The regular veterinary services that have been offered against major livestock diseases and the deworming and other clinical services across the nation have been remarkably helping in increasing meat and dairy production. Dr. Yonas said that there has been no major outbreak of any endemic animal disease since 2003 owing to the integrated compulsory and free vaccination services that have been carried out in the last 20 years in all regions of the country.

In line with efforts that have been made to control and eradicate major animal diseases, the MoA has been promoting laboratory experiments. The extensive research undertakings have now given results and vaccines have been locally produced. Dr. Yonas revealed that trials have been carried out and samples have been produced for PPR and Newcastle vaccines and mass production of these vaccines will soon start. The production of vaccines for these deadly diseases will have a positive impact in increasing livestock and poultry.
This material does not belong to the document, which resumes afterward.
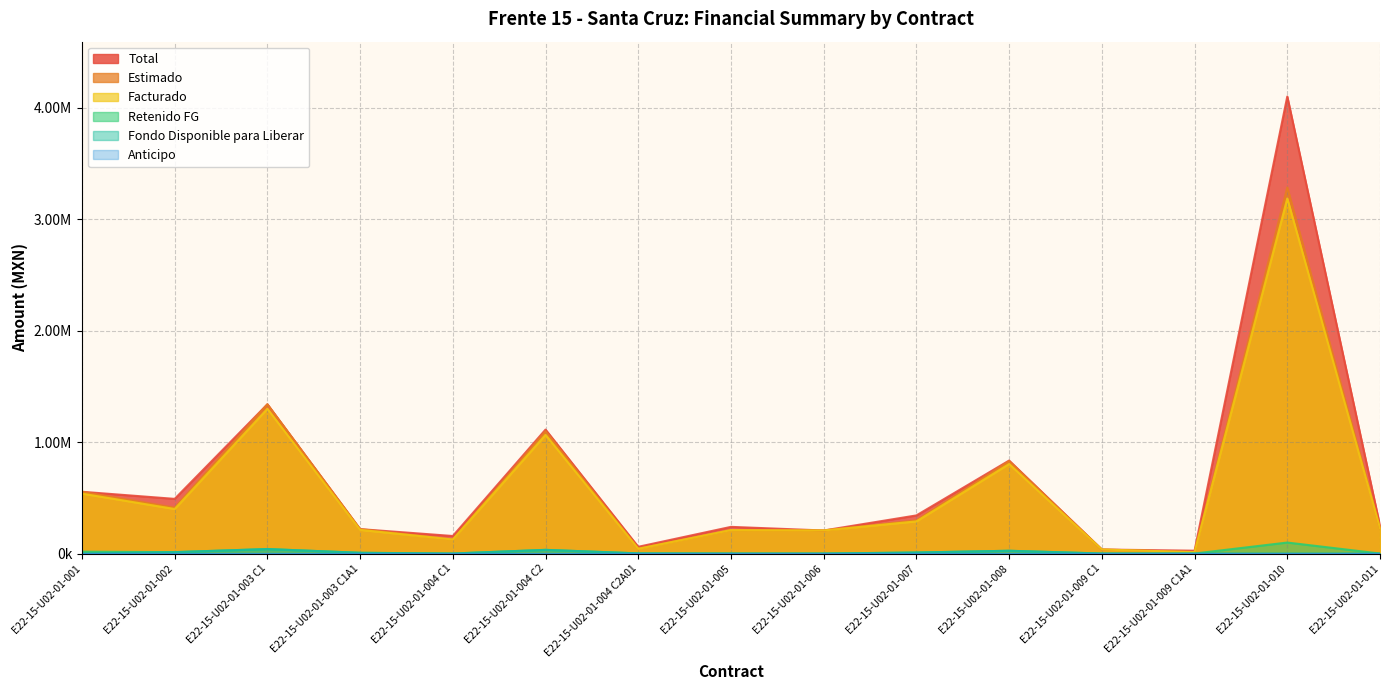

Which series has the largest total across all categories?

Total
Integrated pests management and surveillance of crop and vegetable diseases have also been regularly carried out to control major endemic insects.

Eritrea strictly adheres to prevention, and major activities are centered on preventing animal or plant diseases by making use of available resources before an outbreak. Its major achievements in the production of bio-pesticides include the production of pesticides by extracting material from plants such as Neem seed, chillily pepper, and Aloe Vera.
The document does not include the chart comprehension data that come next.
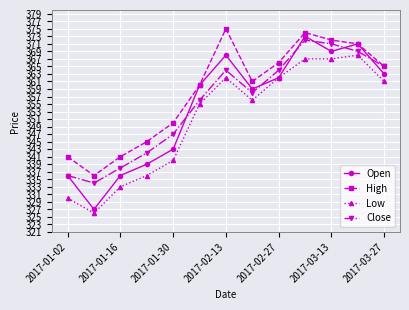

What are all the series names shown in the legend?

Open, High, Low, Close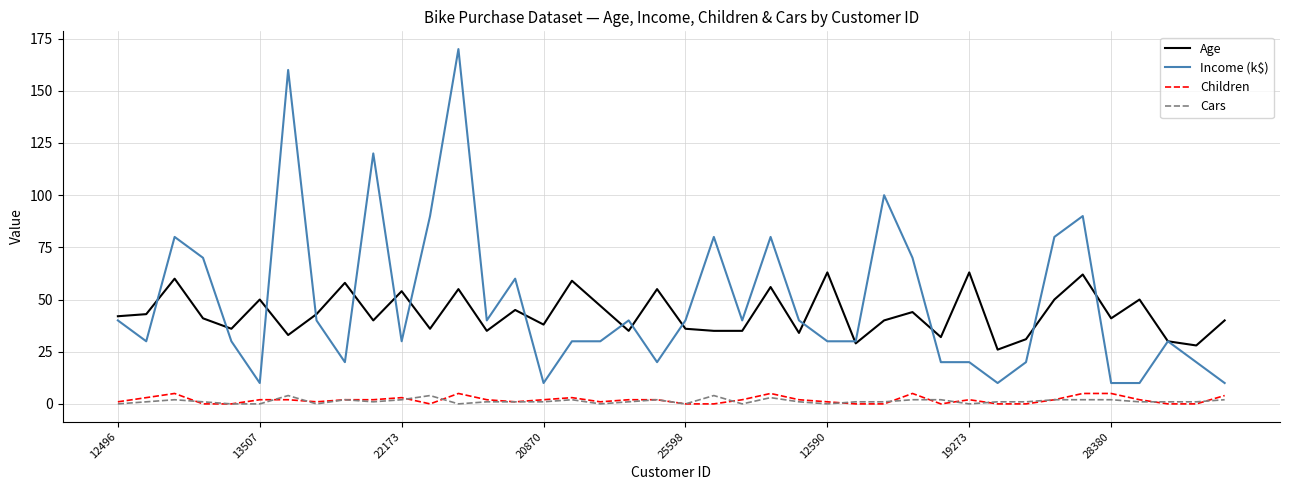

True or false: Age and Cars cross at least once.

False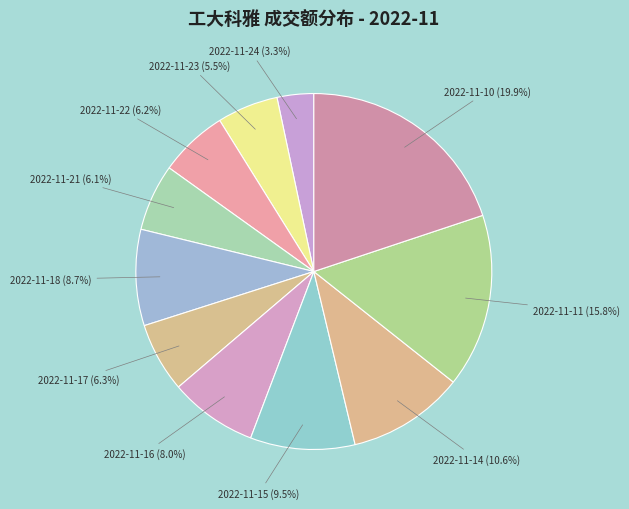

What is the ratio of the value at 2022-11-22 to the value at 2022-11-15?

0.7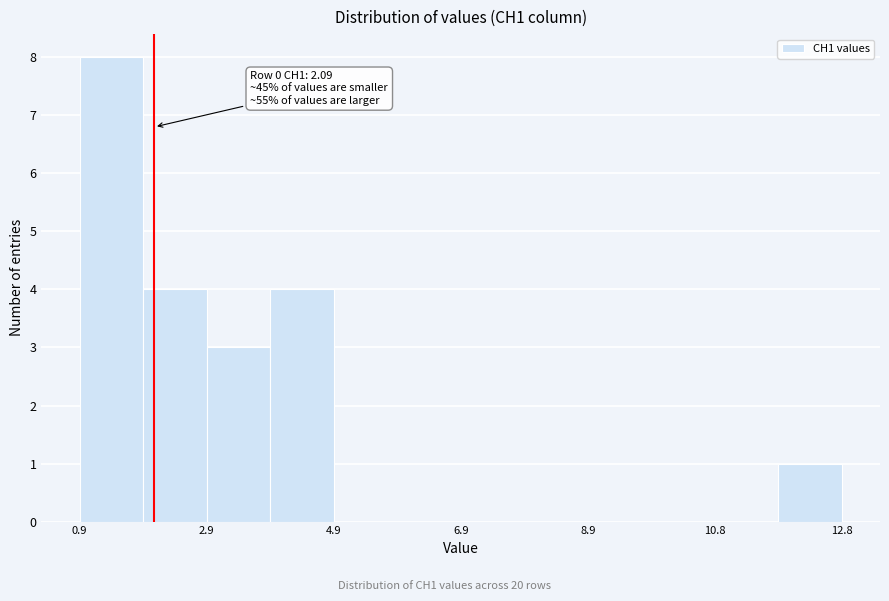

Which range on the x-axis has the tallest bar?

1.0 to 2.0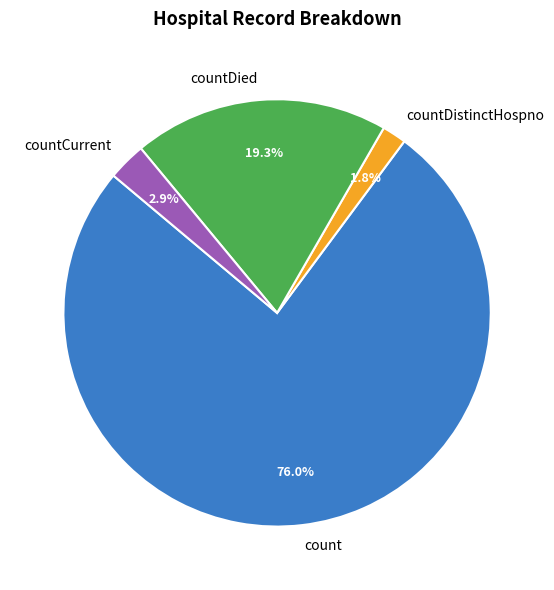

Which has a higher value, countDistinctHospno or count?

count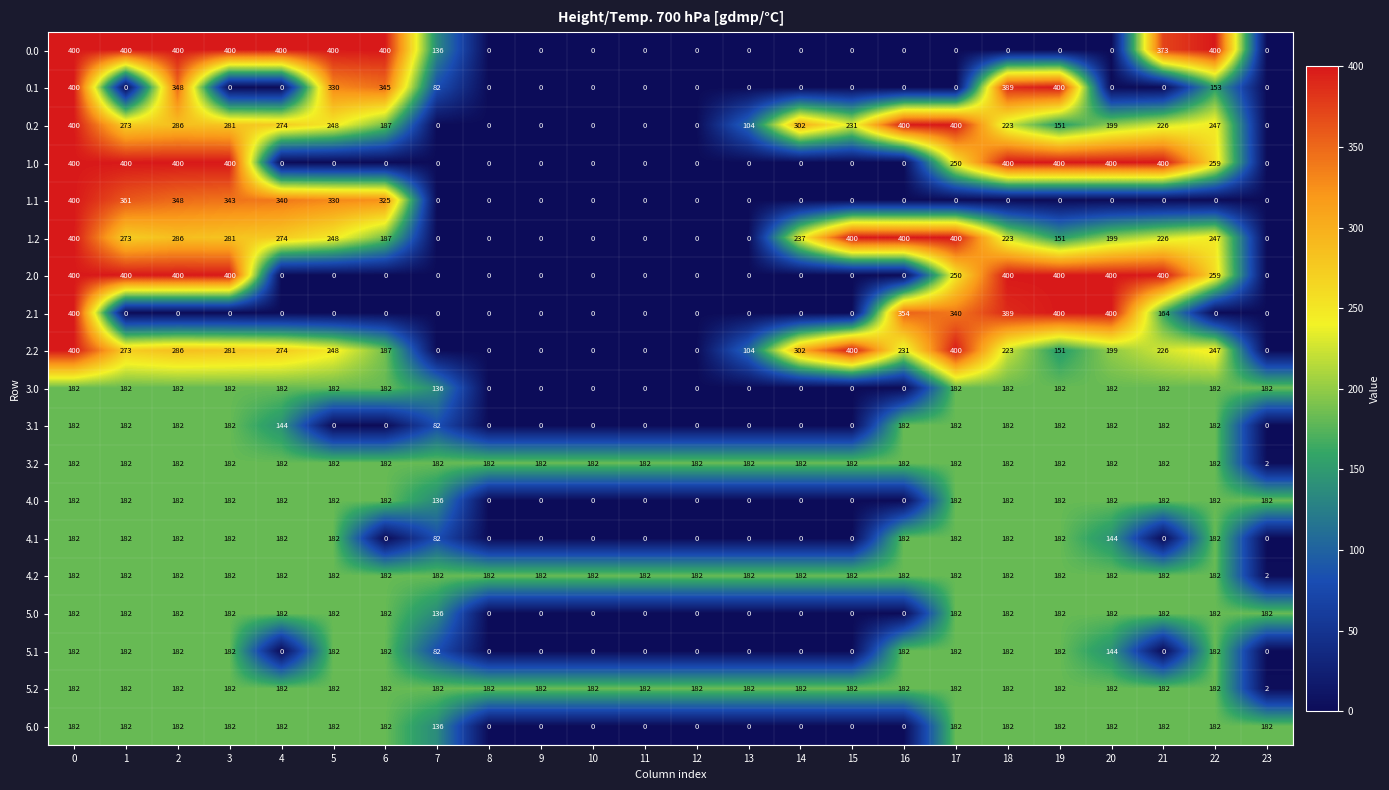

True or false: 4.2 has a value of 51 at 3.

False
According to Dr. Yonas, field trials carried out to test the effectiveness of the locally produced bio-pesticides have been encouraging, and their production will be increased for use in all regions. The primary objective of producing bio-pesticides is to get rid of the side effects of conventional medicines on soil, plant-animal, and human health and to deal with environmental hazards.
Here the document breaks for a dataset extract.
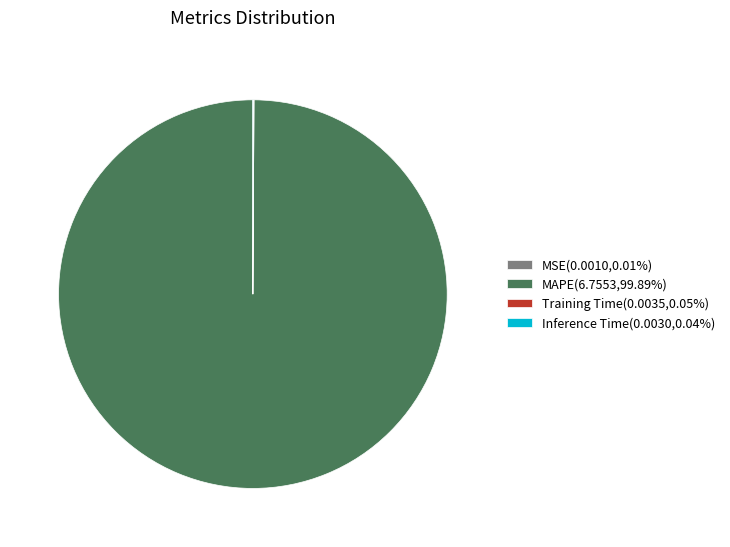

Does MAPE(6.7553,99.89%) represent more than half of the total?

Yes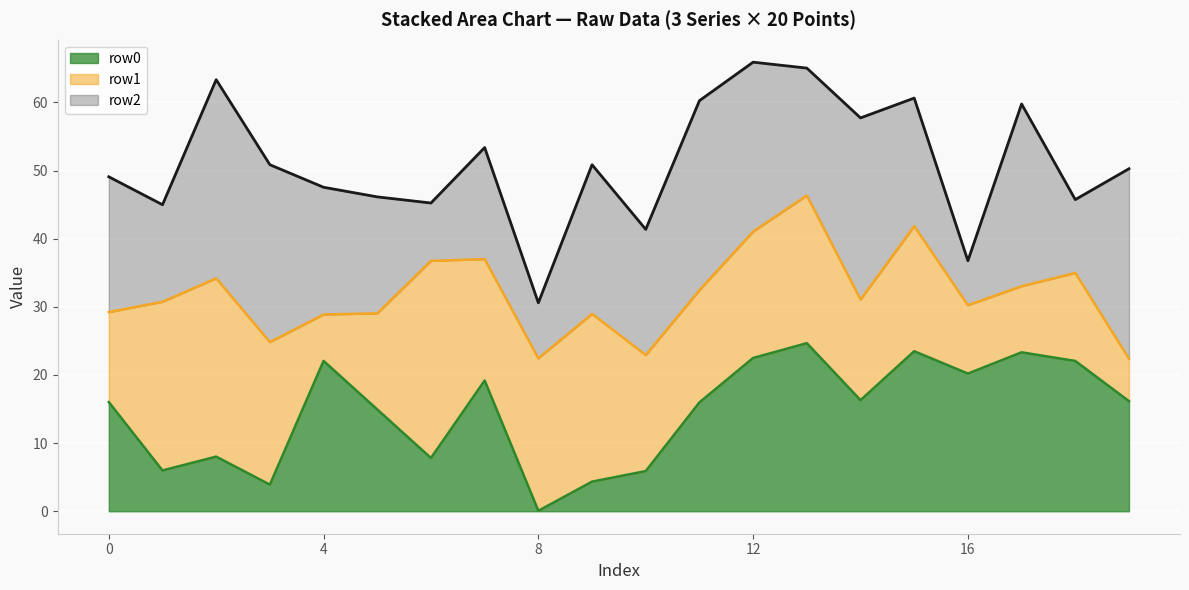

The value of row0 line at 6 is 7.8. True or false?

True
There is no doubt that ensuring plant and animal health is ensuring human health. The MoA works to address major contagious diseases in partnership with the MoH. Dr. Yonas said that vaccination against brucellosis has been given in the country since 2020 to prevent and control zoonotic diseases from the main sources. Such an intervention has been done jointly with the cooperation of the ministries of Agriculture and Health.

Bio-security is also one of the main concerns of human health. As part of bio-security measures, sanitation works on potato stores have been carried out to ensure that potato seeds are free from infestation. After they were checked for any disease, select potato seeds have been distributed to farmers. What is more, potato, which commonly grows in highlands, has been cultivated in lowlands as well. Farmers in the lowlands have been encouraged to introduce potatoes in their farms with the support of the MoA.

Members of the MoA are always ready to respond to any alarming situation. As a result, the timely reactions against migratory pests have been effective owing to the regular surveillance activities.

Migratory pest control in targeted areas of Northern Red Sea and Southern Red Sea regions as well as Gash-Barka region was carried out, resulting in an action against an outbreak of desert locusts. A steering committee with membership from various government bodies was established to immediately respond to alarming situations.

Training and sensitization programs were given in plant and animal health, and capacity-building programs for agronomists and farmers have been given.

Vaccination programs, the production of bio-pesticides as well as the local production of vaccines have been making a difference in upgrading the economic capacity of farmers.

Cleaning facilities for sprayers have also been set in all sites to get rid of contamination that may occur in moving sprayers around from one part to another part of the country. This intervention aims at controlling environmental hazards that may be caused by pesticides.